For rate-limiting, a load balancer can be a useful first line of defence against DDOS. As an example, HAProxy, which is primarily a load balancer proxy for TCP and HTTP, is also capable of act as a traffic regulator. HAProxy can be used to protect against DDoS attacks by denying or redirecting connections based on a variety of identifiers such as IP, URL or cookies.

Web Application Firewall

Another possible way of preparing against possible DDoS attacks is configuring a Web Application Firewall or WAF. When used as a reverse proxy, WAF can protect the targeted server from certain types of malicious traffic and assist in mitigating application-layer DDoS. Abusive traffic can be mitigated by filtering requests according to DDoS identifying rules depending on the type of abuse the target is receiving. The important feature of an effective WAF is giving the service administrator the ability to quickly implement custom rules to mitigate the attack.

Blackhole routing

One of the simplest countermeasures to mitigating a DDoS attack is routing the flood of connections to a “black hole” by discarding all data. Blackhole routing is an option available to all network administrators and this type of mitigation is often employed by ISPs. The internet network infrastructure providers may not be able to otherwise handle the incoming traffic without becoming overwhelmed.

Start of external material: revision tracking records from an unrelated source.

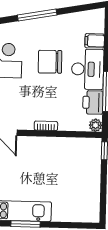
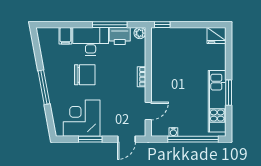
chair: (50, 62) -> (85, 75), turned -89
fridge: (90, 212) -> (216, 35), added

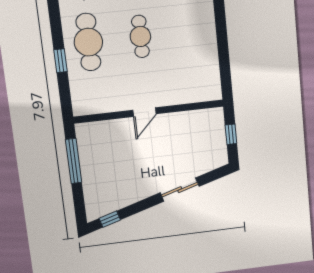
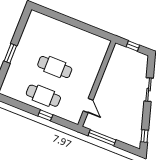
cafe table: (140, 36) -> (55, 67), width x1.37, depth x1.35
door: (144, 112) -> (88, 105), moved

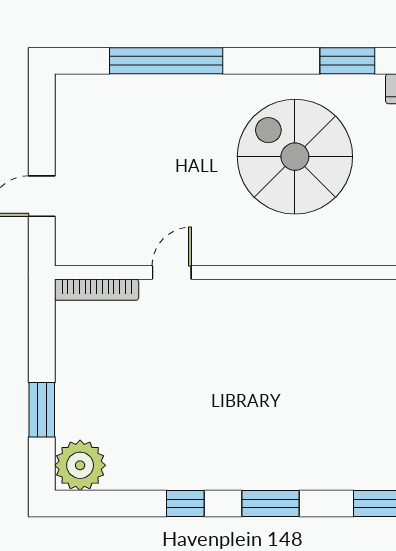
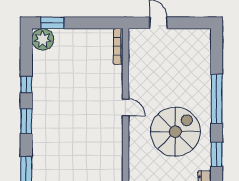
window: (166, 61) -> (217, 99), moved
door: (172, 273) -> (126, 107), moved
window: (42, 410) -> (52, 23), moved

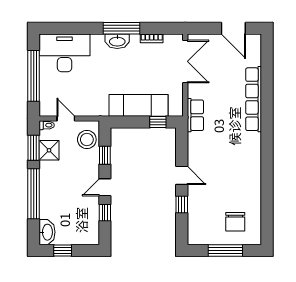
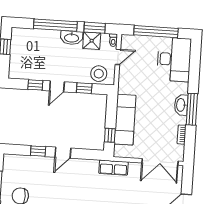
door: (105, 187) -> (57, 86), swing flipped
washbasin: (47, 232) -> (72, 38), moved

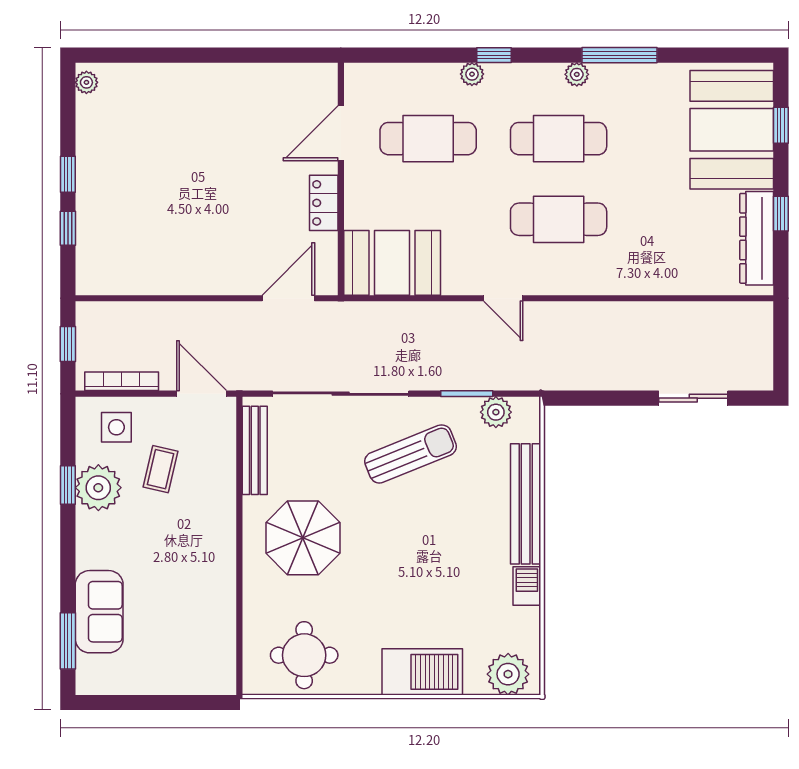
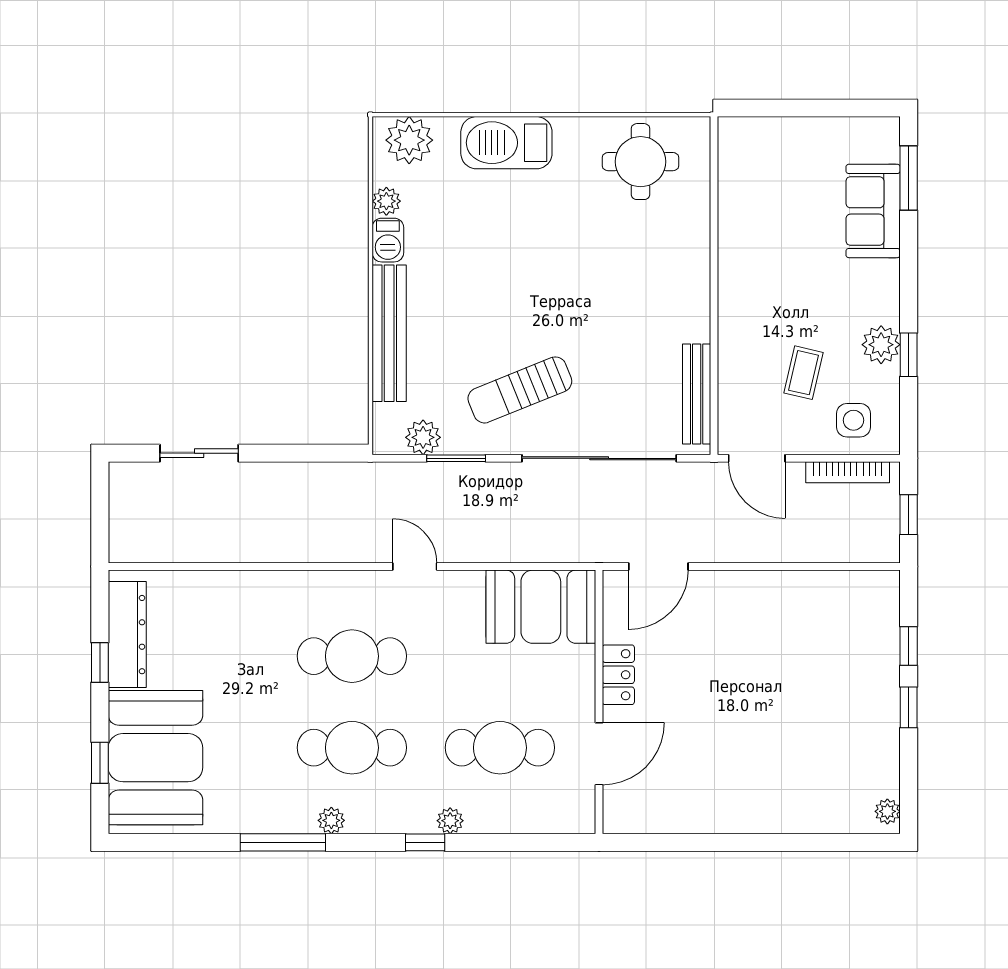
plant: (98, 488) -> (881, 345), width x0.73, depth x0.73
parasol: (303, 538) -> (642, 295), removed
plant: (528, 620) -> (386, 201), added

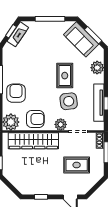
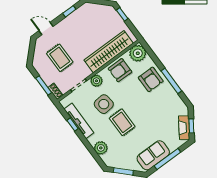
sofa: (81, 39) -> (153, 155), moved, turned -45
rug: (77, 165) -> (60, 58), turned 90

Therefore, the affected network provider may need to blackhole all traffic to the targeted IP address to protect other users on the network while effectively taking the target’s site off-line.

DDoS protection services

The most effective way of mitigating DDoS attacks is simply having more capacity to handle incoming data than the cybercriminals can muster. Any single server or service is unlikely to be able to accomplish this alone, therefore, having a helping hand from an external DDoS protection service, such as Cloudflare, can be extremely useful. Cloudflare is already famous for its extensive networking services providing Content Delivery Networking and domain name servers but they also offer DDoS protection. Cloudflare’s Anycast network absorbs distributed attack traffic by dispersing it geographically to the point where the traffic is absorbed by the network.

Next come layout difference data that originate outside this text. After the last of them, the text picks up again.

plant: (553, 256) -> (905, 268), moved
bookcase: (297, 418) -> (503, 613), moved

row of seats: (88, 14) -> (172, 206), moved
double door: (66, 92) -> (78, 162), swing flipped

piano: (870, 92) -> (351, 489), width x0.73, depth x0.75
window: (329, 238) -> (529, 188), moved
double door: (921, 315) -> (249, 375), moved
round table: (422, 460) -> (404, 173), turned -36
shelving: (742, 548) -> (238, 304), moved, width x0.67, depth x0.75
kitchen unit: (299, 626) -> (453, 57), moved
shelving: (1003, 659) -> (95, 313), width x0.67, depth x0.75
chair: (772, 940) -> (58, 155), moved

This type of network diffusion relies on the efficiency and capacity of the network needs to be larger than the DDoS attack. For example. Cloudflare reports having the network capacity for 25 Tbps which is an order of magnitude greater than the currently largest DDoS attack on the record.

Securing against exploits

Most important step all server administrators should take is making sure their services are secure and cannot be used in DDoS attacks. Part of this is periodically scanning the servers for possible malware as well as keeping the services up to date on the latest security patches.

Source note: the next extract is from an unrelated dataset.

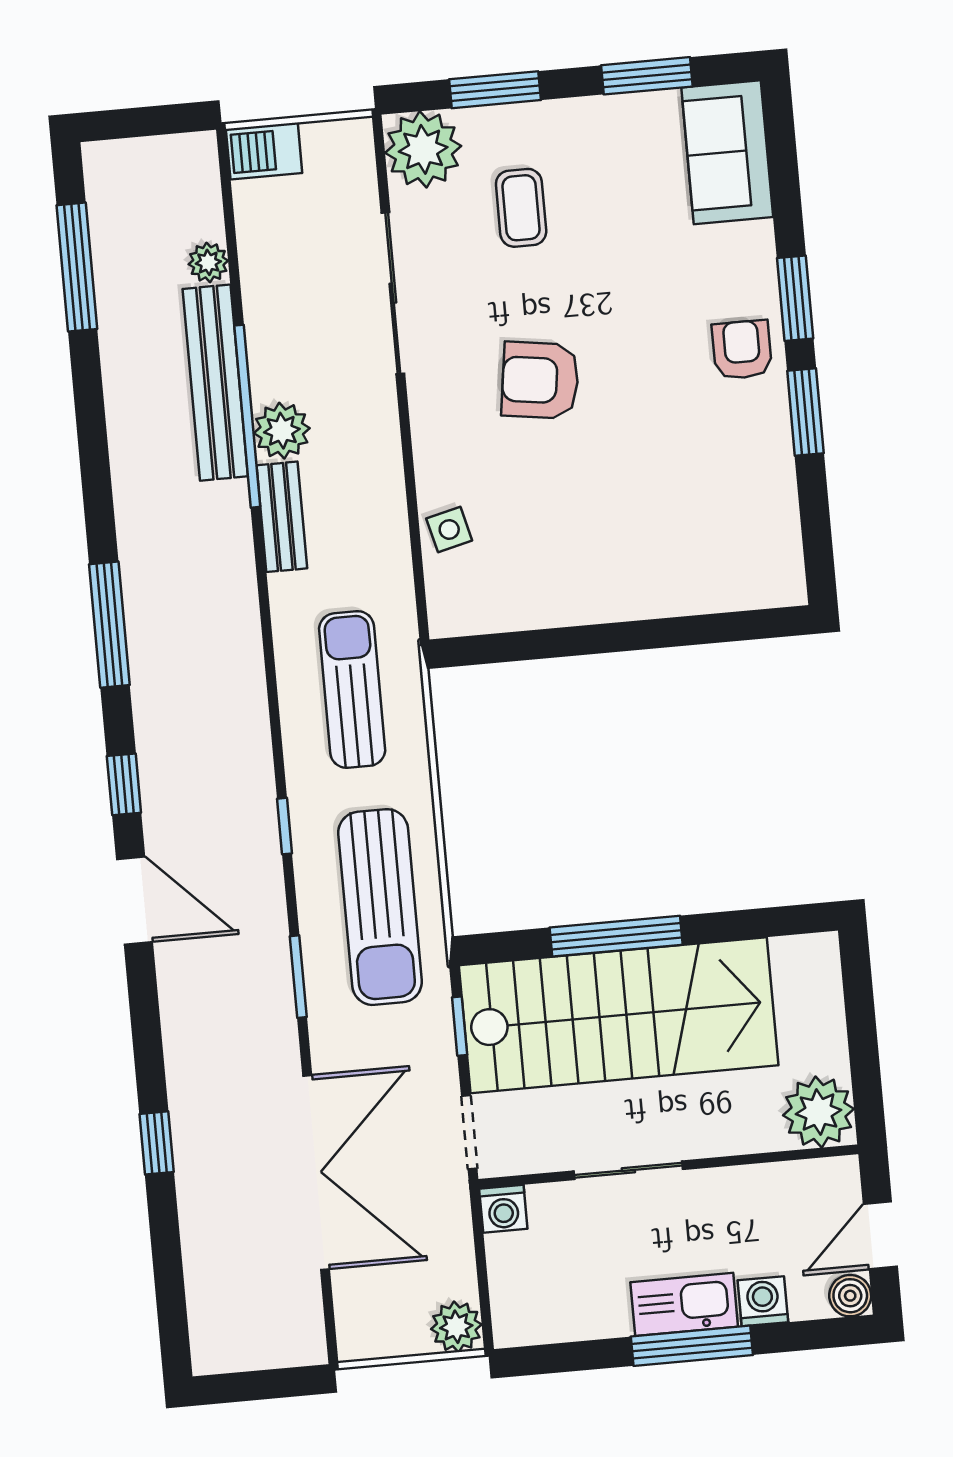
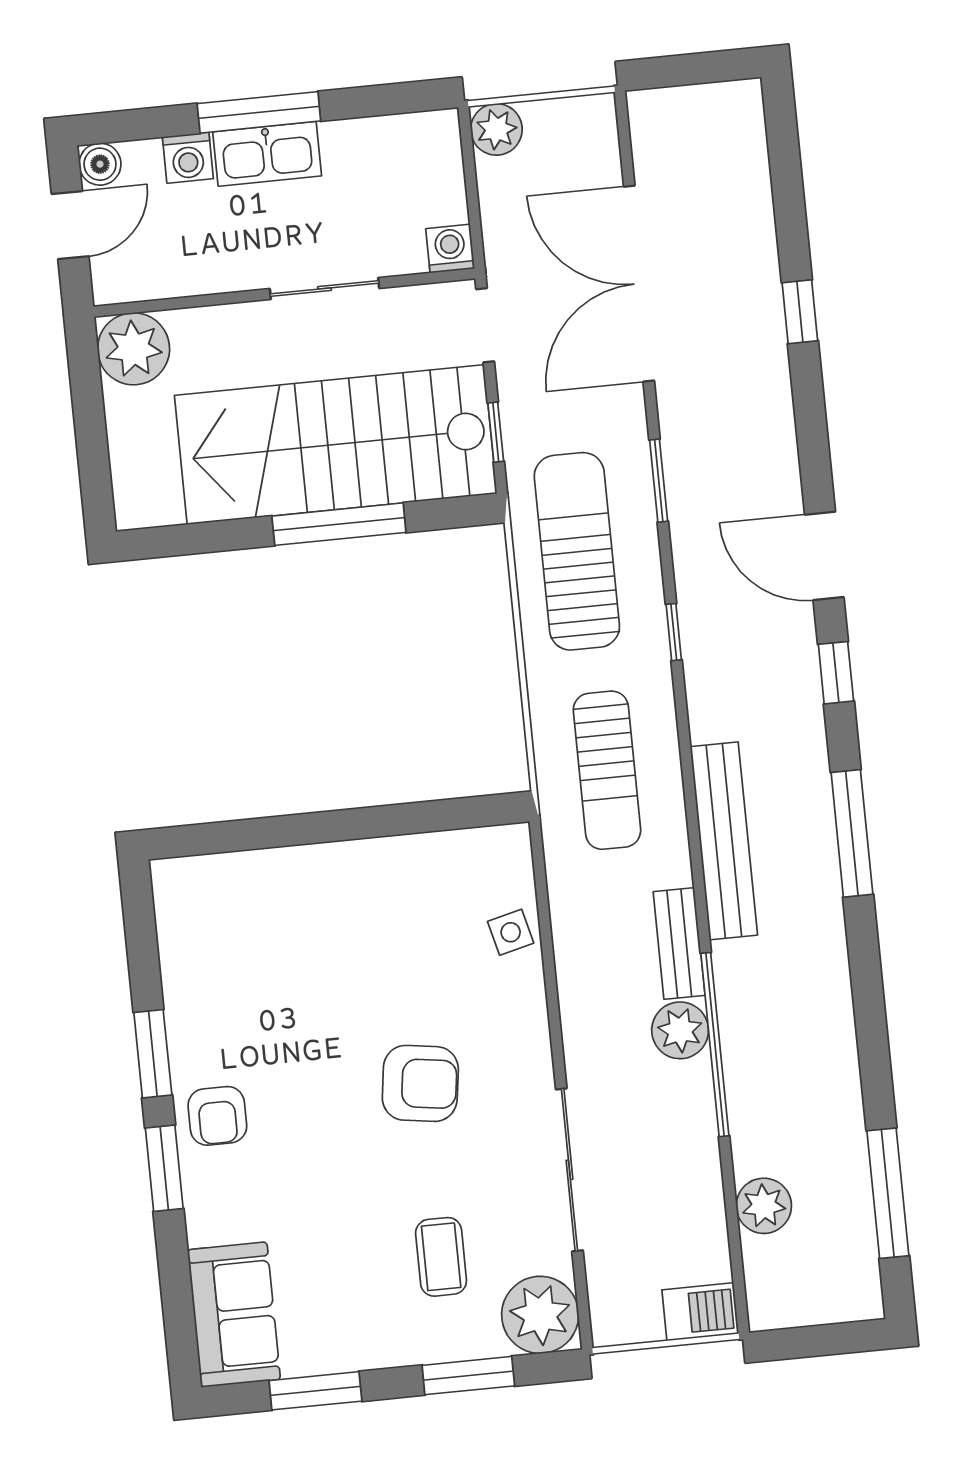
plant: (208, 262) -> (764, 1206), width x1.38, depth x1.38
bench: (215, 383) -> (724, 841), moved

As a networking provider for our users, we at UpCloud have designed our infrastructure to be resilient event against abuse such as DDoS. We monitor our network and infrastructure 24/7 to prevent DDoS or any other attacks which could affect servers running on our infrastructure. However, we do not offer DDoS-protection to the same extent as other dedicated services. If you have experienced DDoS before or might expect to see some in the future, we advise that you set up a third-party service such as Cloudflare’s DDoS protection.

Summary

Distributed denial-of-service attacks can seem like hacker magic, but once you understand the mechanics, the mysticism disappears. Although DDoS has become unfortunately common, it’s still quite rare for individual service providers or SMEs to come under attack. However, not at least considering mitigation methods before the first attack occurs will leave your services exposed to more disruptive effect than would otherwise be the case.

The unfortunate truth is, there is always someone willing to go to extreme lengths to object or simply cause trouble. As with any type of bullying, not giving the attackers the satisfaction of having disrupted your operations beyond a minor nuisance, they will soon lose interest. By preparing accordingly, anything can be weathered.